> **Tasks to complete**:
**A)** In the college advice passage below, list the groups of people the writer recalls watching the 1996 World Series games among.
**B)** Carry on the college advice passage below, picking up right after its final sentence.

> **Passage given**:
--- START ---
How to Do College (Part 2)
Annessa Babic ’98 is a current college professor. Read Part 1 of her advice to freshmen here. _____________________________________________________________________________
When someone makes a late night run to Steak N’ Shake, go. The food might not be the best in the world, or remotely good for you, but those late night conversations will stay with you longer than the calories on the plate. When the World Series occurs, and people start converging in the common areas to root and watch, hang around. You may not like baseball, or either team playing, but in the end you will be richer for a communal moment that is harder to come by in a technology based world. For the record, in 1996 the Yankees played the Braves. I am a diehard Yankees fan, and I took more grief than I care to remember for yelling for the pinstripes. Memories of watching those games, amongst my roommates, football players, random people from class, and those I still call friends still bring excitement and joy to me.
Use these same acquaintances along the way to battle the hard classes and laugh at the great ones. Embrace study groups, but don’t pester professors for review days. More often than not, those don’t happen. Instead, rely on yourself and your cadre of friends to amass the understanding needed for the task at hand. I firmly believe ninety percent of the college experience teaches you to make decisions on your own, stand your own ground and learn how to maneuver this thing we call life.
--- END ---
> **Data excerpt**:
--- START ---
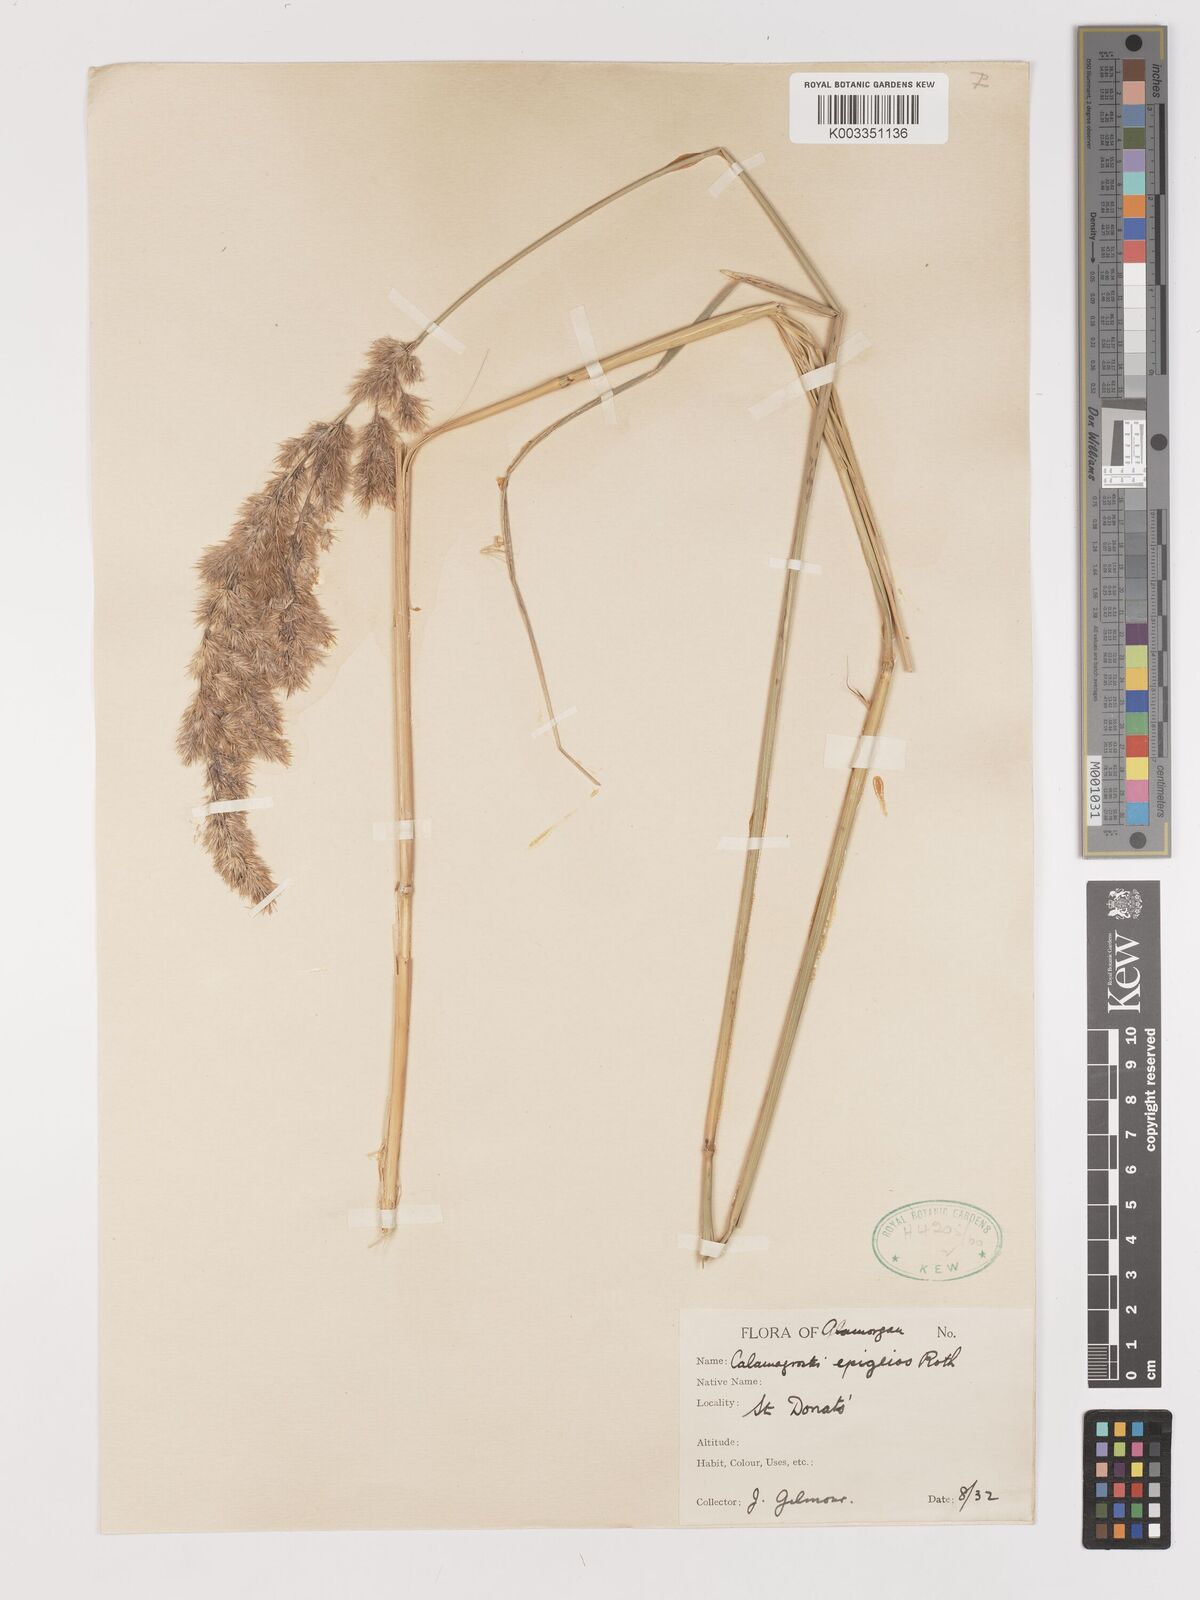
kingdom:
--- END ---
> **Responses for each task**:
**A)**
- Roommates
- Football players
- Random people from class
- Those the writer still calls friends

**B)**
Notice, I did not say ace the exam. Why? Much like life, academic scores come from understanding. If you understand the material, you will show that in your answers. If you try to dryly memorize the data your answers will show a lack of understanding with jumbled and convoluted phrases sloppily laid on your page. This sense of understanding should carry you through your days. Do not worry if you don’t have a major in your first year. Do not worry if you still don’t have one in your second year. If you reach your junior year and still have no direction, then you should certainly seek some guidance. Why shouldn’t you worry? Those pesky classes called the deck requirements aren’t put there to drum you into submission. They give you a sampling of skills, subjects, and tasks. They should help you find what your true passion is. I have to say, if your true passion is history, don’t worry about how much money you won’t make. Instead, relish in the fact of how you will do something you love and love what you do.
I see that this year the freshman class logo is “Your future is so bright you gotta wear shades.” What was mine? I transferred to KWC in 1996, and I think we were “Foundations.” Honestly, I cannot remember. What I do recall is that within a matter of weeks – like many college coeds – my wardrobe became a poster board for KWC. My friends were a hop and skip away. Watching the football team lose wasn’t so bad because we knew them and knew they had heart. The basketball team brought up bragging rights for that blue and white school on the other side of the state. And . . . dubbing my favorite professor Captain History, later to be named “The Grinch who Stole My GPA,” and when he turned thirty, we painted Minerva in his honor.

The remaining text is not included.